Il a confié être inquiet du fait que, avec le temps, alors que les gens comme lui et d’autres disparaissent, plus personne ne restera pour poursuivre les recherches.

" Nous sommes accros à la situation actuelle, comme drogués, " a déclaré Trifunovic. " Je ne sais pas s’ils seront capables de s’en occuper, s’ils sauront comment s’y prendre. Je préférerais que d’autres personnes d’un certain âge nous remplacent. Je préférerais que (les jeunes) s’occupent de leur propre famille ... et continuent de vivre normalement. "

Kumrije Karaqica, qui représente une ONG œuvrant pour les personnes disparues et les victimes d’agressions sexuelles pendant le conflit, a déclaré que, outre la volonté de traduire les auteurs de ces crimes en justice, les familles des personnes portées disparues cherchent également des réponses à la cause de la mort de leurs proches.

" Nous savons que nos proches ne sont plus de ce monde et nous voudrions pouvoir (enterrer) leur corps, " a-t-elle déclaré. " Mais une autre question nous préoccupe. Quand des restes humains sont retrouvés, après un examen médico-légal, un certificat est délivré mais il ne précise pas la cause du décès. La mention "inconnue" est apposée. Mais nous voulons savoir ce qui leur est arrivé. "

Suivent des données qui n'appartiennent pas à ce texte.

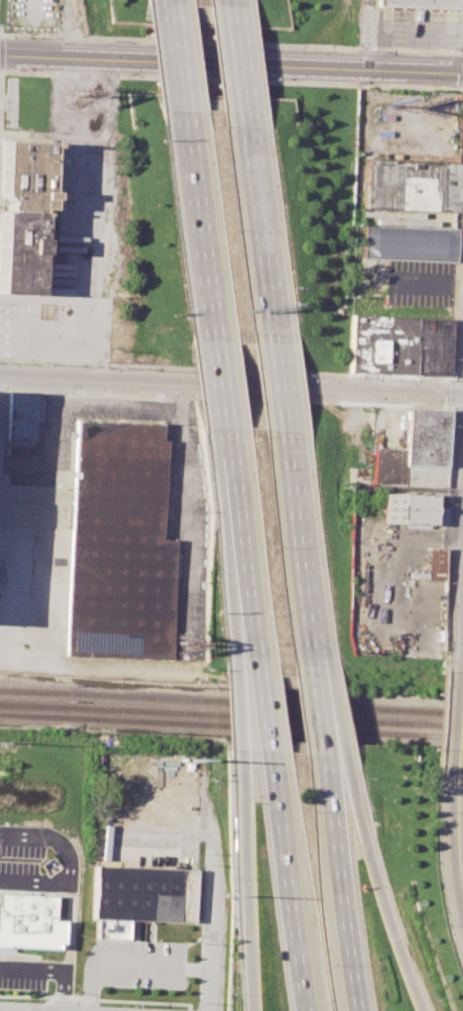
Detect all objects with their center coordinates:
building: (423, 2)
road: (231, 43)
road: (0, 53)
road: (237, 57)
road: (231, 63)
road: (176, 64)
street lamp: (14, 70)
street lamp: (107, 73)
street lamp: (275, 79)
road: (231, 80)
street lamp: (351, 83)
street lamp: (446, 86)
street lamp: (462, 95)
parking lot: (9, 101)
building: (407, 184)
street lamp: (461, 201)
building: (24, 216)
road: (260, 229)
parking lot: (72, 233)
road: (199, 234)
building: (406, 242)
street lamp: (458, 281)
building: (400, 346)
street lamp: (456, 360)
road: (226, 369)
road: (231, 384)
road: (281, 387)
road: (52, 388)
road: (219, 388)
road: (451, 393)
road: (181, 395)
road: (116, 403)
building: (20, 415)
road: (48, 452)
building: (415, 453)
parking lot: (40, 464)
road: (180, 468)
building: (414, 510)
building: (118, 543)
road: (239, 554)
road: (302, 555)
building: (433, 564)
railway: (35, 691)
railway: (267, 702)
railway: (35, 705)
road: (259, 713)
railway: (35, 715)
railway: (266, 716)
road: (321, 716)
road: (440, 722)
railway: (266, 727)
road: (462, 748)
power tower: (192, 759)
road: (265, 762)
road: (326, 763)
road: (460, 819)
road: (49, 839)
road: (440, 875)
road: (382, 889)
road: (249, 890)
road: (286, 891)
road: (340, 892)
building: (141, 893)
power tower: (228, 894)
building: (28, 921)
road: (68, 922)
road: (212, 923)
road: (135, 964)
road: (90, 986)
road: (63, 990)

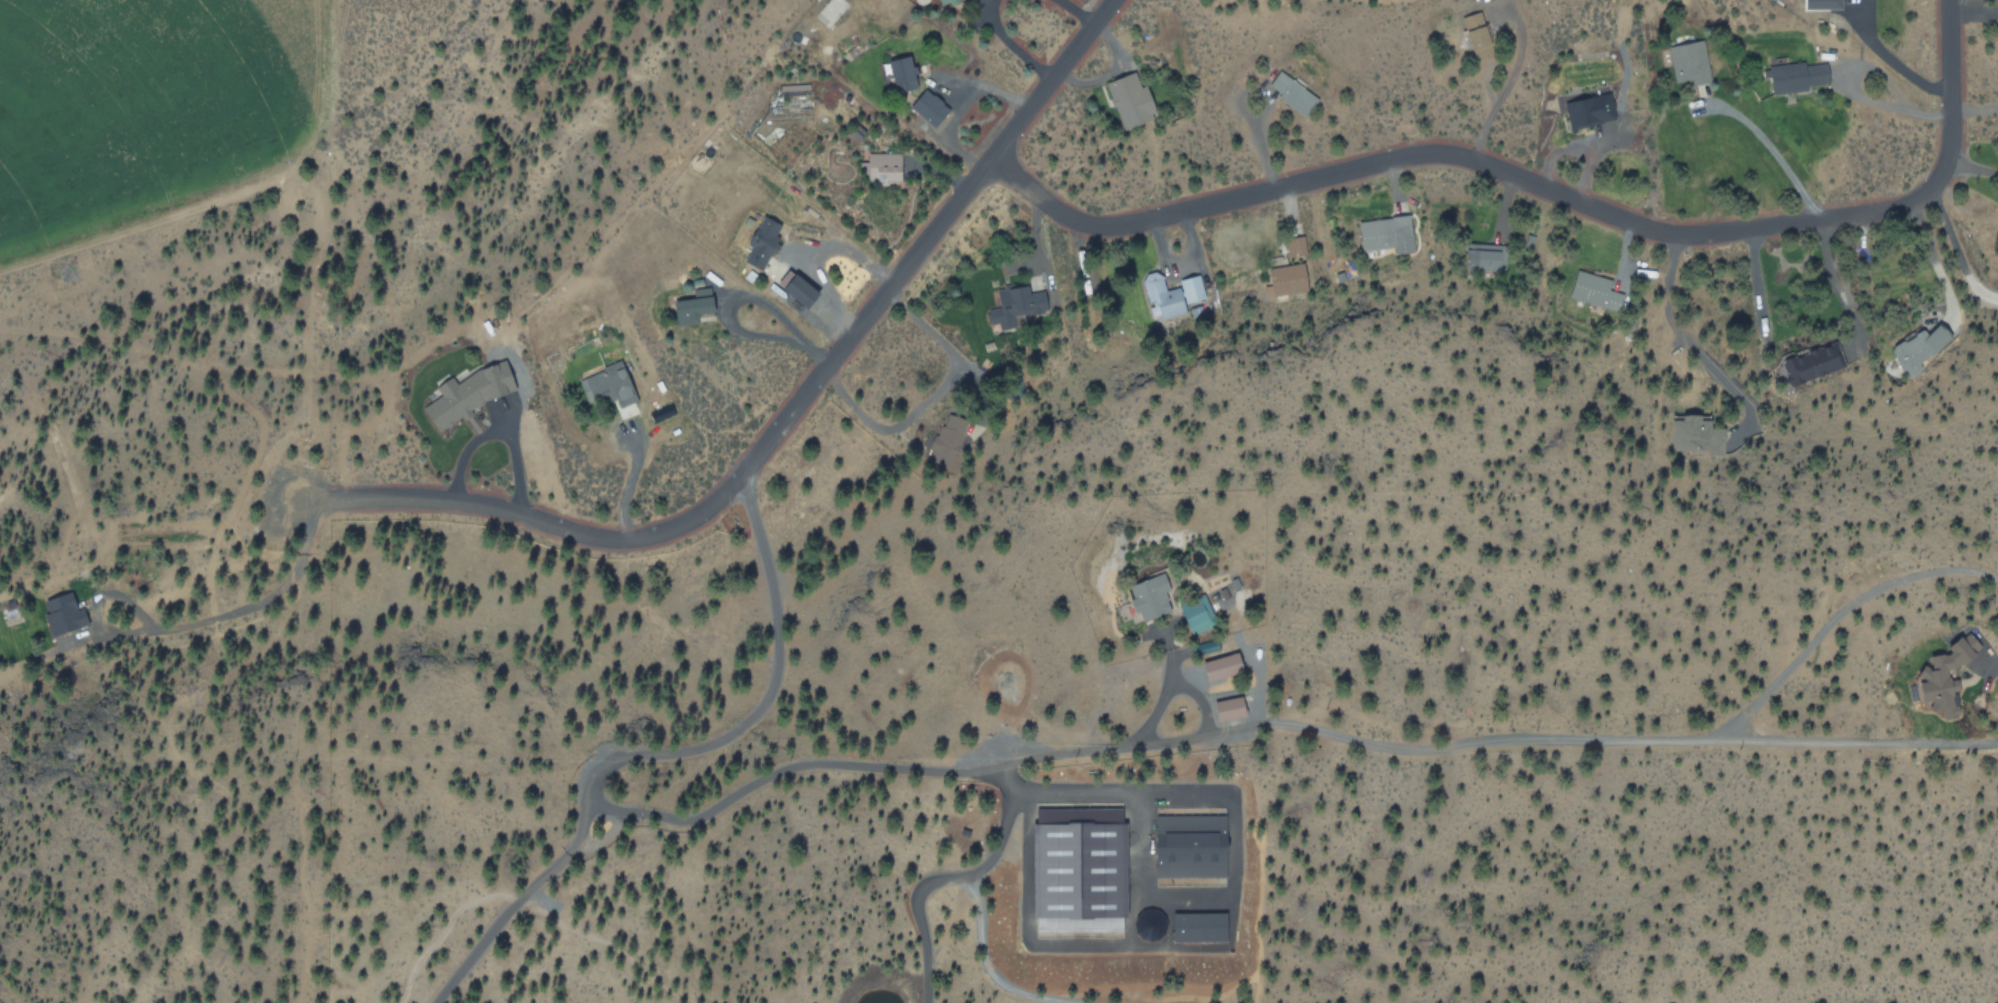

Lors de la réunion de Genève, les associations ont décidé de donner une nouvelle dynamique aux travaux du Groupe de travail en renforçant la participation des familles de personnes disparues et en intensifiant les efforts pour accéder aux archives des acteurs locaux, nationaux et internationaux.

14 août 2017

* La référence au Kosovo doit être comprise dans le plein respect de la résolution 1244 (1999) des Nations Unies et sans préjudice du statut du Kosovo*.